Accidental Voyeur

Accidental Voyeur

August 01, 2013

I was walking downtown on my lunch break when it happened. It was the Tuesday before Lent. The sky was the cloudless blue that’s typical of springtime in Santa Barbara, California.

I passed the courthouse tower and looked to see if tourists were milling about the top as they often do. An old boyfriend once took me there—at one hundred feet high, it offers a romantic and picturesque view of the ocean and mountains.

But that day, instead of tourists, all I could see was a middle-aged man—denim shirt and pants, white sneakers, long, disheveled hair—standing on the wrong side of the safety barrier, his arms unfurled along the black metal fence.

Immediately my mind began to justify, analyze, sort, and suppress what my blood, heart, and gut already knew: this man was going to jump.

Susan Sontag’s voice from Regarding the Pain of Others momentarily rose to the surface above all my muddled and confused thoughts: “Perhaps the only people with the right to look at images of this extreme order are those who could do something to alleviate it. . .or those who could learn from it. The rest of us are voyeurs, whether or not we mean to be.” I knew then that I was seeing something I shouldn’t.

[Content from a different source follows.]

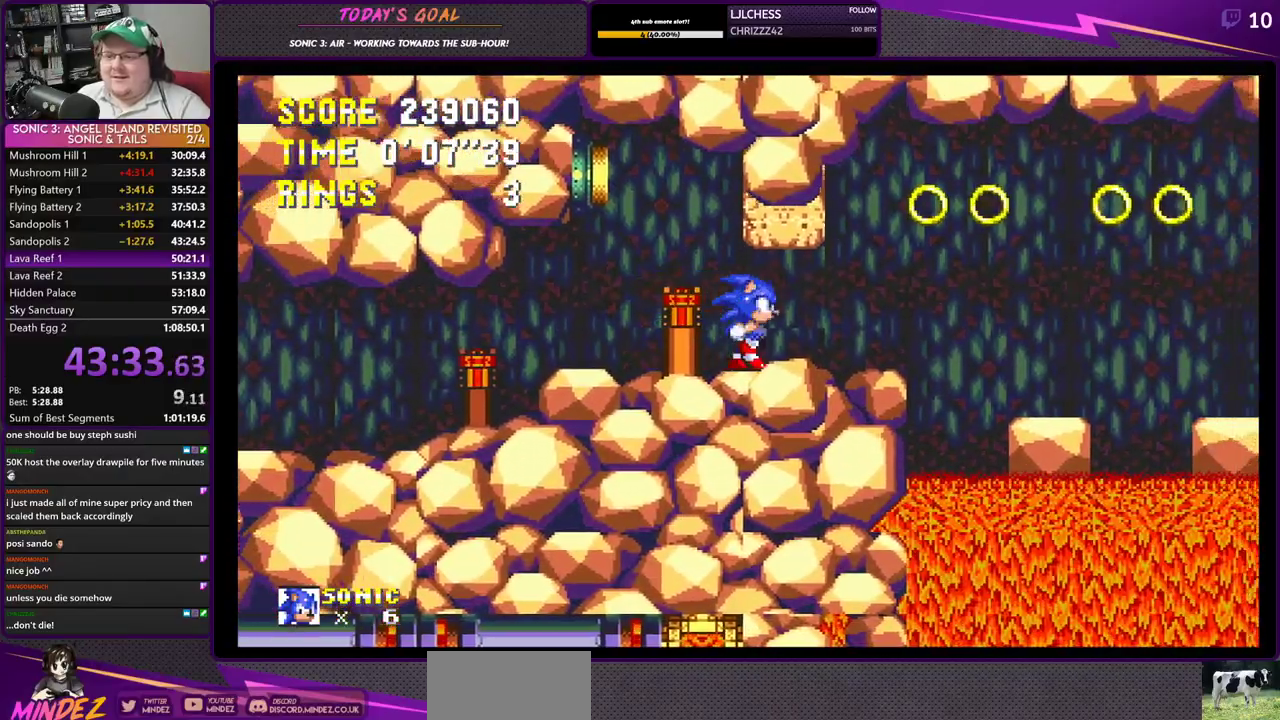
{"buttons": ["CROSS", "DPAD_RIGHT"], "right_stick": "center", "events": [[317, "CROSS", "down"], [401, "CROSS", "up"], [451, "CROSS", "down"]]}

In this quote Sontag is referring primarily to war photography, but her line of thinking extends to any horrific or violent event—in print or in person. Where is the line between witness and voyeur? And as people of faith who are often inundated with this call to “witness”—how can we know when we’ve crossed the line into voyeurism?

I know it sounds unbelievable—that my brain was processing all of this in a matter of seconds, but I remember telling myself: don’t be a voyeurthere is nothing you can do—the police will be here soon, just like on TV. I didn’t think this last part at the time, but upon later reflection, I did realize that so much of the grief I experienced afterward was due to this cognitive dissonance—how the depictions of violence I’d seen on TV and in movies did not match the actual experience, which was neither heroic nor gruesome.

The sudden silence is still what haunts me most. Less than a minute had gone by when I decided that there was nothing I could do to help this man, whose name I’d find out later was Danny. I saw a police car rounding the corner and assured myself that everything would be okay. Burly officers would charge the stairs, present some rational argument, and if that failed to dissuade this man, they would physically subdue him to safety. The tourists would resume their touring and we would all tell our friends about the “close call” we had encountered that day.

But as I began to turn, to run, to stop myself from falling into this trap of morbid curiosity, it was too late. Between the second when his white soles were tugged skyward as though uprooted, and the second when his too-quiet body was suddenly lying prostrate on the grass as though asleep, I had become an accidental voyeur. Too late but still feeling as though my open-mouthed staring would only compound the horror, I ran. I was angry because I felt as though Danny had forced me to become a voyeur—he did not give me a choice.

I was angry with someone I did not know for forcing one of the most intimate moments of his life—his death—to become a part of my own, while not allowing me to witness or honor it as it should have been.

And even as I write this blog post now I ask myself—is this story merely perpetuating voyeurism? I’ve written poems about this incident and still wonder—does this make it witness now? Can my involvement in this event be transformed? Transformative? Is there something that can be learned here? I hope so, but I’m not sure.

I hope that, as well-intentioned as he may be, the man who photographs the underfed child on his church mission trip thinks hard about the life of that photo—whether it will be passed around as a token of exoticism or tucked into his journal to remind him of the pain of others. I hope that when she watches the all-too-prevalent violence on television, the woman thinks about how it might be stunting her ability to empathize with those suffering from real violence. And I hope that in this world where sharing one’s most intimate moments is a click away, we all think a bit harder about who we are forcing to become unintentional voyeurs.

But mostly, I hope that our voyeurism, intentional or otherwise, can be transformed, and that this is part of the truth and power of art, and of faith.